• _Aim of the exercise_:
Below are records that hold pictures; write out only the lines from their start through the line with "G04 Gerber Fmt", exactly, and drop the pictures.

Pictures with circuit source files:
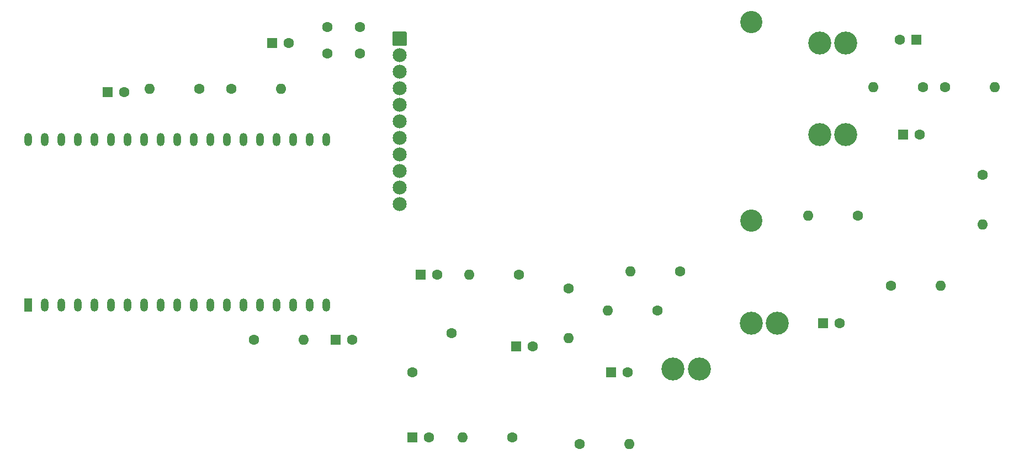
<source format=gbr>
%TF.GenerationSoftware,KiCad,Pcbnew,8.0.6*%
%TF.CreationDate,2025-08-25T15:55:59+12:00*%
%TF.ProjectId,ByteBoyV2,42797465-426f-4795-9632-2e6b69636164,v2*%
%TF.SameCoordinates,Original*%
%TF.FileFunction,Soldermask,Bot*%
%TF.FilePolarity,Negative*%
%FSLAX46Y46*%
G04 Gerber Fmt 4.6, Leading zero omitted, Abs format (unit mm)*
G04 Created by KiCad (PCBNEW 8.0.6) date 2025-08-25 15:55:59*
%MOMM*%
%LPD*%
G01*
G04 APERTURE LIST*
G04 Aperture macros list*
%AMRoundRect*
0 Rectangle with rounded corners*
0 $1 Rounding radius*
0 $2 $3 $4 $5 $6 $7 $8 $9 X,Y pos of 4 corners*
0 Add a 4 corners polygon primitive as box body*
4,1,4,$2,$3,$4,$5,$6,$7,$8,$9,$2,$3,0*
0 Add four circle primitives for the rounded corners*
1,1,$1+$1,$2,$3*
1,1,$1+$1,$4,$5*
1,1,$1+$1,$6,$7*
1,1,$1+$1,$8,$9*
0 Add four rect primitives between the rounded corners*
20,1,$1+$1,$2,$3,$4,$5,0*
20,1,$1+$1,$4,$5,$6,$7,0*
20,1,$1+$1,$6,$7,$8,$9,0*
20,1,$1+$1,$8,$9,$2,$3,0*%
G04 Aperture macros list end*
%ADD10O,1.200000X2.000000*%
%ADD11R,1.200000X2.000000*%
%ADD12C,1.600000*%
%ADD13C,3.524000*%
%ADD14O,1.600000X1.600000*%
%ADD15RoundRect,0.102000X-0.965200X0.965200X-0.965200X-0.965200X0.965200X-0.965200X0.965200X0.965200X0*%
%ADD16C,2.134400*%
%ADD17C,3.404000*%
%ADD18RoundRect,0.102000X-0.700000X-0.700000X0.700000X-0.700000X0.700000X0.700000X-0.700000X0.700000X0*%
%ADD19C,1.604000*%
%ADD20RoundRect,0.102000X0.700000X0.700000X-0.700000X0.700000X-0.700000X-0.700000X0.700000X-0.700000X0*%
G04 APERTURE END LIST*
D10*
%TO.C,U2*%
X85596560Y-75300000D03*
X88136560Y-75300000D03*
X90676560Y-75300000D03*
X93216560Y-75300000D03*
X95756560Y-75300000D03*
X98296560Y-75300000D03*
X100836560Y-75300000D03*
X103376560Y-75300000D03*
X105916560Y-75300000D03*
X108456560Y-75300000D03*
X110996560Y-75300000D03*
X113536560Y-75300000D03*
X116076560Y-75300000D03*
X118616560Y-75300000D03*
X121156560Y-75300000D03*
X123696560Y-75300000D03*
X126236560Y-75300000D03*
X128773840Y-75303680D03*
X131313840Y-75303680D03*
X131316560Y-100700000D03*
X128776560Y-100700000D03*
X126236560Y-100700000D03*
X123696560Y-100700000D03*
X121156560Y-100700000D03*
X118616560Y-100700000D03*
X116076560Y-100700000D03*
X113536560Y-100700000D03*
X110996560Y-100700000D03*
X108456560Y-100700000D03*
X105916560Y-100700000D03*
X103376560Y-100700000D03*
X100836560Y-100700000D03*
X98296560Y-100700000D03*
X95756560Y-100700000D03*
X93216560Y-100700000D03*
X90676560Y-100700000D03*
X88136560Y-100700000D03*
D11*
X85596560Y-100700000D03*
%TD*%
D12*
%TO.C,Joystick*%
X144500000Y-111000000D03*
X150500000Y-105000000D03*
%TD*%
D13*
%TO.C,Select_Button*%
X207000000Y-74500000D03*
X211000000Y-74500000D03*
%TD*%
%TO.C,Start_Button*%
X207000000Y-60500000D03*
X211000000Y-60500000D03*
%TD*%
%TO.C,B_Button*%
X184500000Y-110500000D03*
X188500000Y-110500000D03*
%TD*%
%TO.C,A_Button*%
X196500000Y-103500000D03*
X200500000Y-103500000D03*
%TD*%
D14*
%TO.C,R14*%
X124310000Y-67500000D03*
D12*
X116690000Y-67500000D03*
%TD*%
%TO.C,R13*%
X212810000Y-87000000D03*
D14*
X205190000Y-87000000D03*
%TD*%
D12*
%TO.C,R12*%
X182060000Y-101500000D03*
D14*
X174440000Y-101500000D03*
%TD*%
D12*
%TO.C,R11*%
X222810000Y-67250000D03*
D14*
X215190000Y-67250000D03*
%TD*%
D12*
%TO.C,R10*%
X185560000Y-95500000D03*
D14*
X177940000Y-95500000D03*
%TD*%
D12*
%TO.C,R9*%
X111810000Y-67500000D03*
D14*
X104190000Y-67500000D03*
%TD*%
D12*
%TO.C,R8*%
X159810000Y-121000000D03*
D14*
X152190000Y-121000000D03*
%TD*%
D12*
%TO.C,R7*%
X160810000Y-96000000D03*
D14*
X153190000Y-96000000D03*
%TD*%
D12*
%TO.C,R6*%
X120190000Y-106000000D03*
D14*
X127810000Y-106000000D03*
%TD*%
%TO.C,R5*%
X168500000Y-105810000D03*
D12*
X168500000Y-98190000D03*
%TD*%
%TO.C,R4*%
X232000000Y-80690000D03*
D14*
X232000000Y-88310000D03*
%TD*%
D12*
%TO.C,R3*%
X217940000Y-97750000D03*
D14*
X225560000Y-97750000D03*
%TD*%
D12*
%TO.C,R2*%
X226190000Y-67250000D03*
D14*
X233810000Y-67250000D03*
%TD*%
D12*
%TO.C,R1*%
X170190000Y-122000000D03*
D14*
X177810000Y-122000000D03*
%TD*%
D15*
%TO.C,Display*%
X142512500Y-59800000D03*
D16*
X142512500Y-62340000D03*
X142512500Y-64880000D03*
X142512500Y-67420000D03*
X142512500Y-69960000D03*
X142512500Y-72500000D03*
X142512500Y-75040000D03*
X142512500Y-77580000D03*
X142512500Y-80120000D03*
X142512500Y-82660000D03*
X142512500Y-85200000D03*
D17*
X196487500Y-57260000D03*
X196487500Y-87740000D03*
%TD*%
D18*
%TO.C,D10*%
X207460000Y-103500000D03*
D19*
X210000000Y-103500000D03*
%TD*%
D18*
%TO.C,D9*%
X219730000Y-74500000D03*
D19*
X222270000Y-74500000D03*
%TD*%
D20*
%TO.C,D8*%
X221770000Y-60000000D03*
D19*
X219230000Y-60000000D03*
%TD*%
D18*
%TO.C,D7*%
X175000000Y-111000000D03*
D19*
X177540000Y-111000000D03*
%TD*%
D18*
%TO.C,D6*%
X122960000Y-60500000D03*
D19*
X125500000Y-60500000D03*
%TD*%
D18*
%TO.C,D5*%
X97730000Y-68000000D03*
D19*
X100270000Y-68000000D03*
%TD*%
D18*
%TO.C,D4*%
X144460000Y-121000000D03*
D19*
X147000000Y-121000000D03*
%TD*%
%TO.C,D3*%
X135270000Y-106000000D03*
D18*
X132730000Y-106000000D03*
%TD*%
%TO.C,D2*%
X145730000Y-96000000D03*
D19*
X148270000Y-96000000D03*
%TD*%
%TO.C,D1*%
X163000000Y-107000000D03*
D18*
X160460000Y-107000000D03*
%TD*%
D12*
%TO.C,C2*%
X131500000Y-62050000D03*
X136500000Y-62050000D03*
%TD*%
%TO.C,C1*%
X131500000Y-58000000D03*
X136500000Y-58000000D03*
%TD*%
M02*

</source>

• _Written response_:
<source format=gbr>
%TF.GenerationSoftware,KiCad,Pcbnew,8.0.6*%
%TF.CreationDate,2025-08-25T15:55:59+12:00*%
%TF.ProjectId,ByteBoyV2,42797465-426f-4795-9632-2e6b69636164,v2*%
%TF.SameCoordinates,Original*%
%TF.FileFunction,Soldermask,Bot*%
%TF.FilePolarity,Negative*%
%FSLAX46Y46*%
G04 Gerber Fmt 4.6, Leading zero omitted, Abs format (unit mm)*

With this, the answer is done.